Apple will be lucky to hold the line at 20% declines imo. They said Macs would decline 3 months ago. iPhone sales have slowed due to COVID lockdowns at various plants.
Apple still on track for iPad Pro revamp with OLED display in 2024

tht

January 2023

charlesn said:

A revamp with OLED? Wait, what? All of the display coverage lately has been about the eventual move, when prices come down, from OLED to mini-LED in computer applications because of several advantages. But the iPad 12.9 inch already has a mini-LED display... so we're gonna go backwards and replace it with OLED? This makes no sense.

Hmm, maybe you are confused between miniLED with microLED?

LCD = monolithic backlight (iPA, iPad, MBA, MBP13, iMac24, ASD27)
miniLED = discretized backlight (MBP14/16, iPP12.9, Pro Display XDR)
OLED = the subpixels are emissive and are the lights, and organic (iPhones, Watch)
microLED = the subpixels are emissive and are the lights, and inorganic

The miniLED in the iPP12.9 and MBP14/16 have backlights that are about 0.25" x 0.25". About 2500 of them. The 32" XDR has about 650 backlights, so much larger. It's a large display though and resultantly expensive. These miniLEDs trade having very high brightness - 1600 nits for HDR content - for some blooming in dark rooms. And they are presumably much longer lived.

The OLEDs trade having no blooming, but are limited by brightness. iPhones have 1200 nits of brightness for HDR content, which is pretty darn good, but they are more fragile than miniLED or LCDs. Using them for 10 years may be a problem due to the organic compounds deteriorating. You can use a computer monitor for 10 years. A phone not so much.

Apple has been trying to get Samsung and LG to make dual-layer OLED displays for Macs and iPads, and probably even external displays too. More robust, can be driven to higher brightness, and will have longer lifetimes. So probably good enough for iPads and Macbooks.
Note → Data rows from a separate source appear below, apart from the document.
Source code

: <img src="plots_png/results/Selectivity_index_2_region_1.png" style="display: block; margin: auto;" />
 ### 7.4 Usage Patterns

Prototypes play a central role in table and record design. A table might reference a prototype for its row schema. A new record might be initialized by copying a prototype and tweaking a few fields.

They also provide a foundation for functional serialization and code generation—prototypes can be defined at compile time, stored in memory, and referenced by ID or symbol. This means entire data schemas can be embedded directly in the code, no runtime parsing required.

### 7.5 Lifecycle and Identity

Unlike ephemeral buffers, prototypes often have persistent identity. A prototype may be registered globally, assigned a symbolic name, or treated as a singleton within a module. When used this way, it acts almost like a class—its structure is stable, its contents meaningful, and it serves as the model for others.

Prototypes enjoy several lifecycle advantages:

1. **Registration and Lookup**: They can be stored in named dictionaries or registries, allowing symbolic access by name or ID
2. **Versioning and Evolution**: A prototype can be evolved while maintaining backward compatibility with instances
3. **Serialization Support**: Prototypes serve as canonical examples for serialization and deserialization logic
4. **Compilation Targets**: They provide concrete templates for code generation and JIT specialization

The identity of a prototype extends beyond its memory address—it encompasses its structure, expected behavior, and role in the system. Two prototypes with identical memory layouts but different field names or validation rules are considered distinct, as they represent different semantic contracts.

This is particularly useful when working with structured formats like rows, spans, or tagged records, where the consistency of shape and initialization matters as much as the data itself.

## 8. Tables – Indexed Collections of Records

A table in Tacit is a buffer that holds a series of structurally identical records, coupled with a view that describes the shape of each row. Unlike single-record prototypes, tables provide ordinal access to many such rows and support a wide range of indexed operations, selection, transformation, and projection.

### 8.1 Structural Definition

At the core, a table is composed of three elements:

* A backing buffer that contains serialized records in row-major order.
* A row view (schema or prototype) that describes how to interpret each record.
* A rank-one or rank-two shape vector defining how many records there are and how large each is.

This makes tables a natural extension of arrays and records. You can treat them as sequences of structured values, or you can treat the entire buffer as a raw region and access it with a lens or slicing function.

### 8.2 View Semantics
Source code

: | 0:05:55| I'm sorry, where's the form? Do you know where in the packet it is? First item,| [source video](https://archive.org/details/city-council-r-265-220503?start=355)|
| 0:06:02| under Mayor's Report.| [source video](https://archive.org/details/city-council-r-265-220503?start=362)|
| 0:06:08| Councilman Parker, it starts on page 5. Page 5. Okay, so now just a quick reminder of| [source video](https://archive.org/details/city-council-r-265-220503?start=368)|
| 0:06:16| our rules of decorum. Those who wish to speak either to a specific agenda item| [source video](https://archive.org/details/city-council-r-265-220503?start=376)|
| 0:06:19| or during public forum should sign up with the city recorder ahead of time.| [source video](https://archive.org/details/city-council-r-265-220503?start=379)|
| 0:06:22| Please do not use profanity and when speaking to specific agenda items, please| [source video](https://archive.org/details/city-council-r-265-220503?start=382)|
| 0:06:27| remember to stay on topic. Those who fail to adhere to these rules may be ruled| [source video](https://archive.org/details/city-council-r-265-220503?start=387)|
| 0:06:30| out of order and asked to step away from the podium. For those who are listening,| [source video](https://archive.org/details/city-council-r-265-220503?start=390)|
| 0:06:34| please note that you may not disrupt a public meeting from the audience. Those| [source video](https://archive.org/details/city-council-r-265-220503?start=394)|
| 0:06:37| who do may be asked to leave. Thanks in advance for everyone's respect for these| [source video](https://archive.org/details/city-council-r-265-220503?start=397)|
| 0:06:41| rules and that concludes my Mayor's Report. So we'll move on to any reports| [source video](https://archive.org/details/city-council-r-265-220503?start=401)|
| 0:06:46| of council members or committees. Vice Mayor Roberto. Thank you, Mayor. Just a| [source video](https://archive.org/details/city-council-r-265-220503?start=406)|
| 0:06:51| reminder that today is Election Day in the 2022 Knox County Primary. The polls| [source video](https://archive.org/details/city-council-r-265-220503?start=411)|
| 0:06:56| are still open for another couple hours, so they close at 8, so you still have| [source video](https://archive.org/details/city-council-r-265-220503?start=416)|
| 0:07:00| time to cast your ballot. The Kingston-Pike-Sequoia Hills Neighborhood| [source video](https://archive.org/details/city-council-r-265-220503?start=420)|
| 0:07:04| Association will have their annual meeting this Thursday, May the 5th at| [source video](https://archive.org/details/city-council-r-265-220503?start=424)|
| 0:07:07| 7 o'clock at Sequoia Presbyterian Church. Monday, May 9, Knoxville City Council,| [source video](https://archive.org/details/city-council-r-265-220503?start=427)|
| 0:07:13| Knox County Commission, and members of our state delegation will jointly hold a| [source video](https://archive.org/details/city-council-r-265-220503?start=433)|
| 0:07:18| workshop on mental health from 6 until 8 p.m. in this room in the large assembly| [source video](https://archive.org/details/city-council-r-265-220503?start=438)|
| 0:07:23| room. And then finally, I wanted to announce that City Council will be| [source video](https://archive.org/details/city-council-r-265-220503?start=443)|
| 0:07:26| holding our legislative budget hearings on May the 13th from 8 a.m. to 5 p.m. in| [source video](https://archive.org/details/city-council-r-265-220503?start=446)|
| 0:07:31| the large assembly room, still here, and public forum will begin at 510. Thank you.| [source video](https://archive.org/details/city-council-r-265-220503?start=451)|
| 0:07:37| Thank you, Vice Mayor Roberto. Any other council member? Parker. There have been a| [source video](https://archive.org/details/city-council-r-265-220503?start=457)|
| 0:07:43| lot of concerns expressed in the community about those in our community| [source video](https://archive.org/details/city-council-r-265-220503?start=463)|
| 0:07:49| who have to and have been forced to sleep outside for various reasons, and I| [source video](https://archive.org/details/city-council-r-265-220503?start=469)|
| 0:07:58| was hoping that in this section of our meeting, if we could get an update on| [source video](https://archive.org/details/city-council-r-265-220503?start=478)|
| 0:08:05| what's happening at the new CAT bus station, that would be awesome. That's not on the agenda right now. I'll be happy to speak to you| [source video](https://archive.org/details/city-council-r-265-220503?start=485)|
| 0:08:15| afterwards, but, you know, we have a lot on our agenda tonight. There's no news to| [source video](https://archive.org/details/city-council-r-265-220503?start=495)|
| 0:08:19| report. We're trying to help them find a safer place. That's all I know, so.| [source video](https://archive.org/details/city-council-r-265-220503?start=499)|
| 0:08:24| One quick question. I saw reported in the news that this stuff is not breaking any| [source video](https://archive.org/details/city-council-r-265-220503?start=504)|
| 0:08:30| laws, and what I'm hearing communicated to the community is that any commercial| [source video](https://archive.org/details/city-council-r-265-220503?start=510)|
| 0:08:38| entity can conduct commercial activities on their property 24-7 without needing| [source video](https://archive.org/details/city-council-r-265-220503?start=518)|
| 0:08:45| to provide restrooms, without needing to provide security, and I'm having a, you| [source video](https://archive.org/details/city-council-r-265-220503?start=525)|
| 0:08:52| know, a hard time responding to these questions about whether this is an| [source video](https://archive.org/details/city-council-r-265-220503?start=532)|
These are probably what are driving these iPad and Mac OLED rumors. There's a price per OLED display that everyone is trying to meet, they just haven't got there yet. In the next couple of years probably.

For microLED, where it will be more robust due to using inorganic compounds for the emissive subpixel, it's going to be 4 to 5 years before they can make it affordable for 5 to 30 inch displays. An Apple Watch display in 2025? Maybe. 5 to 30 inch displays at 220 to 350 PPI? Probably another 5 years at least, and there's time for a 3 to 5 year cycle of using OLEDs or miniLEDs.